TASK GOAL
Set down the entries below exactly, leaving out all images.

-- DATA TO PROCESS follows --

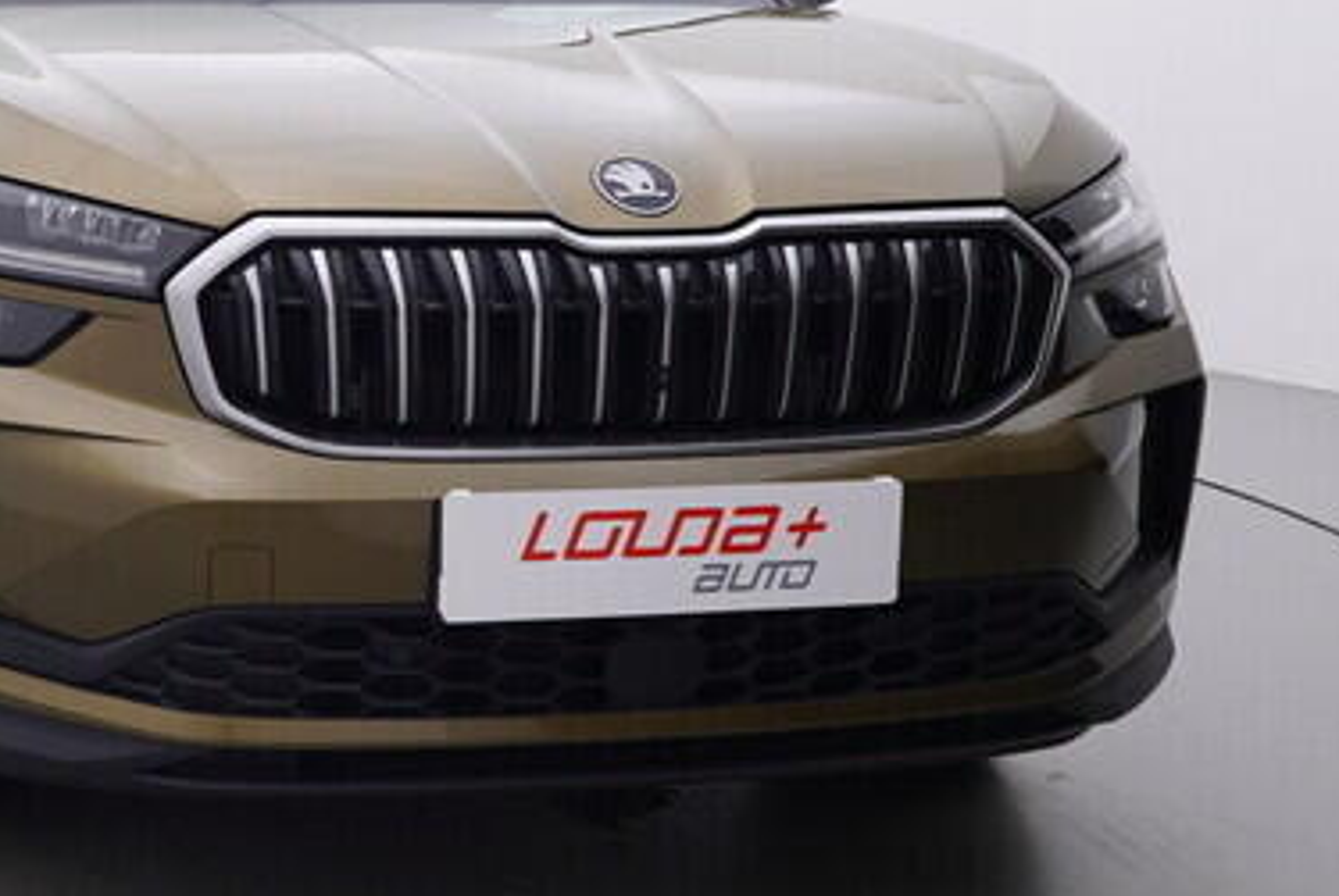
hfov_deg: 31.0
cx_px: 104
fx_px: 2285
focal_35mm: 61
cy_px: 325
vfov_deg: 22.1
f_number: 5
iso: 200
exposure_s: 1/80
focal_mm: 15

-- DATA TO PROCESS concluded --

EXPECTED OUTPUT
hfov_deg: 31.0
cx_px: 104
fx_px: 2285
focal_35mm: 61
cy_px: 325
vfov_deg: 22.1
f_number: 5
iso: 200
exposure_s: 1/80
focal_mm: 15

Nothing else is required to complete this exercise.